This answer was thought to be Zen-inspired:
Yes it's wrong. Throw away your statues and burn your dharma books.
Zen has a reputation for being a bit iconoclastic.
On the other hand I think I remember one user of this site writing that they had a Zen teacher initially, but didn't understand it so well until later, after they studied the Pali suttas a bit on their own -- as if the Zen were maybe not clear about explaining theory?
Some of the famous recorded dialogs (e.g. "Nothing Exists", or the poem contest which Huineng won) seem to be dhamma discussion -- as if they have learned some dhamma to discuss!
But the few popular modern English introductions to Zen that I might have read don't seem to mention dhamma much -- they talk about Zen customs or methods, like sitting and giving students a koan -- not the four noble truths, not the gradual or the threefold training, not the hindrances nor fetters nor the factors of enlightenment, perhaps not even the traditional story of the Buddha (i.e. the four messengers and his living home).

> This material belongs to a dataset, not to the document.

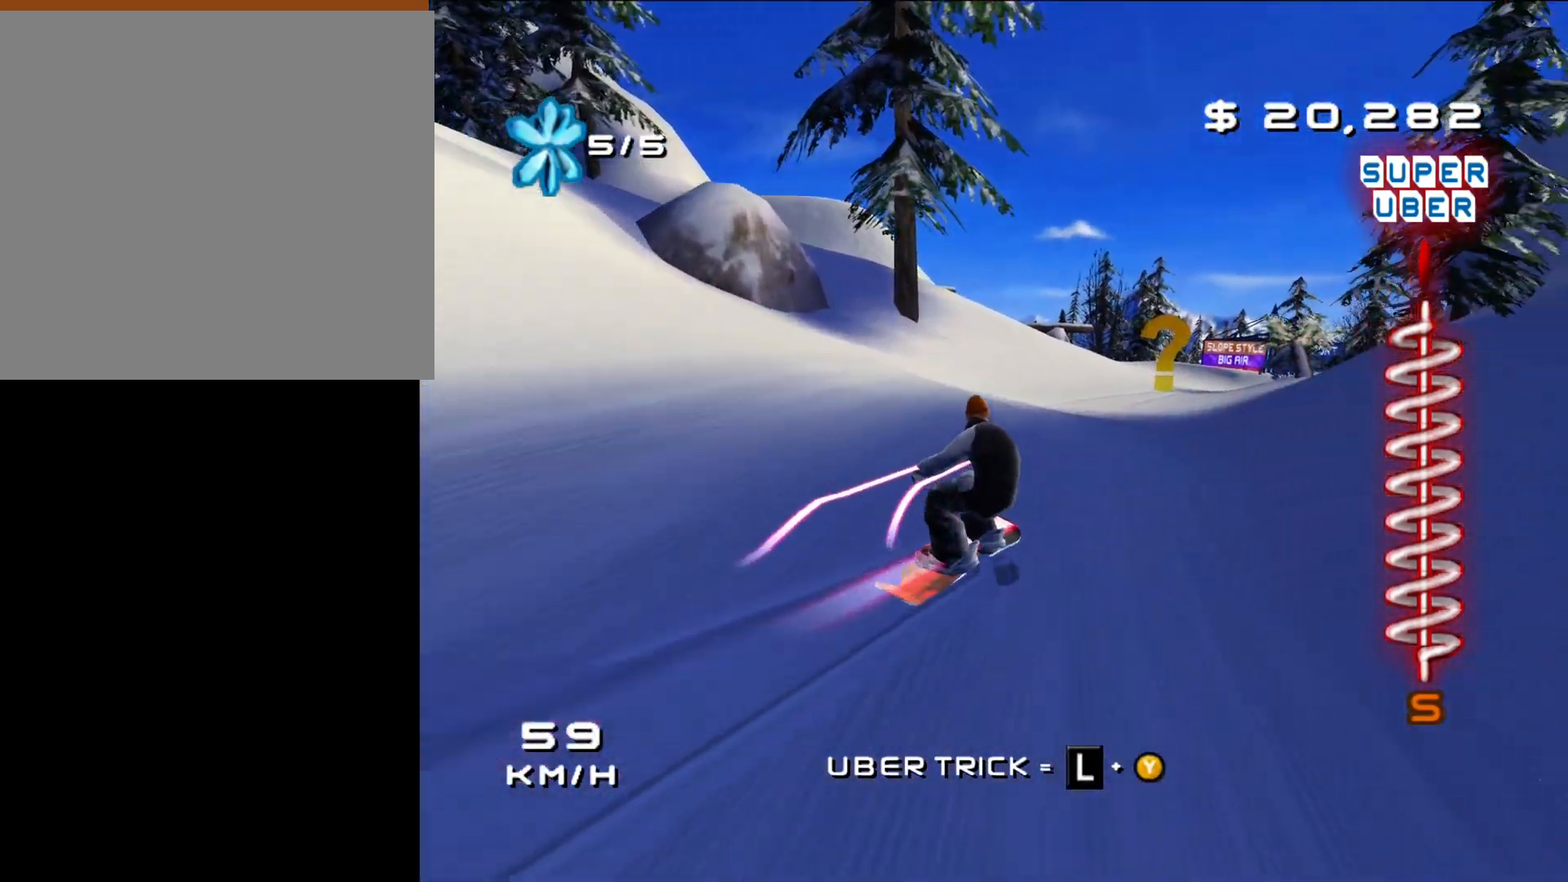
{"buttons": [], "left_stick": "up-right", "right_stick": "center", "events": [[350, "left_stick", "up-right"]]}
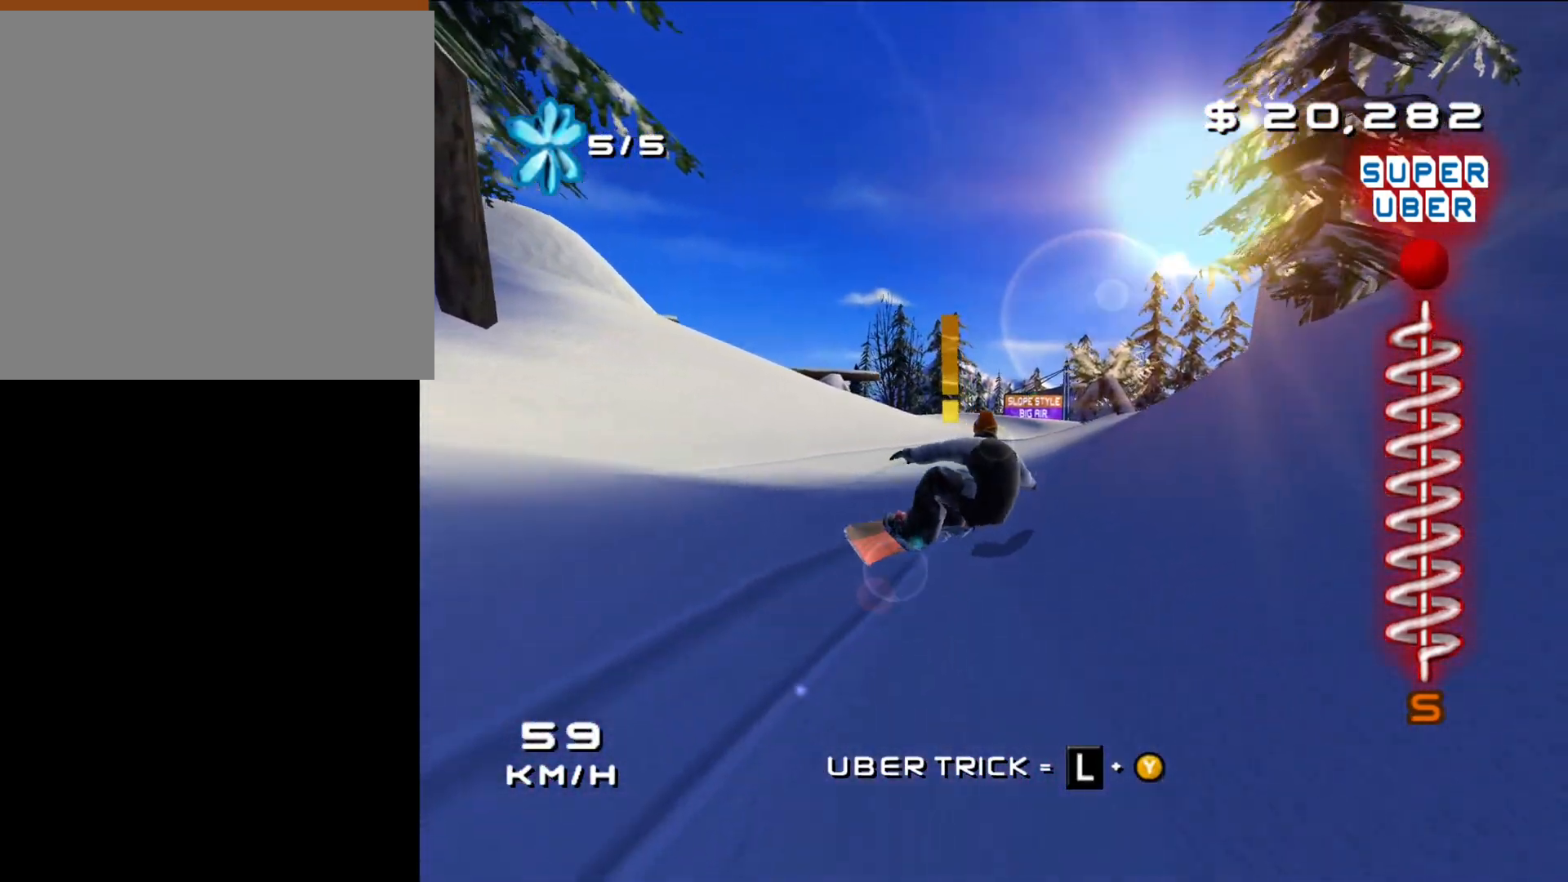
{"buttons": [], "left_stick": "up-right", "right_stick": "center", "events": [[33, "left_stick", "up"], [217, "left_stick", "up-right"]]}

I think that Thich Nhat Hanh probably talked about the three or four characteristics of existence, at least -- I expect that, impermanence, is maybe a famous item of doctrine in the culture (of traditional Zen countries) at large.
What is Zen doctrine, what might be taught to a novice? Does it depend entirely on what the student might have learned already, no fixed curriculum, based on an interview between the student and the teacher?
Is the elementary dhamma -- e.g. as outlined in What teachings do all schools of Buddhism share? -- instead a body of knowledge which most laypeople would have learned at home or perhaps in elementary school, in countries where Zen is traditional, therefore something which doesn't need to be taught to adult students?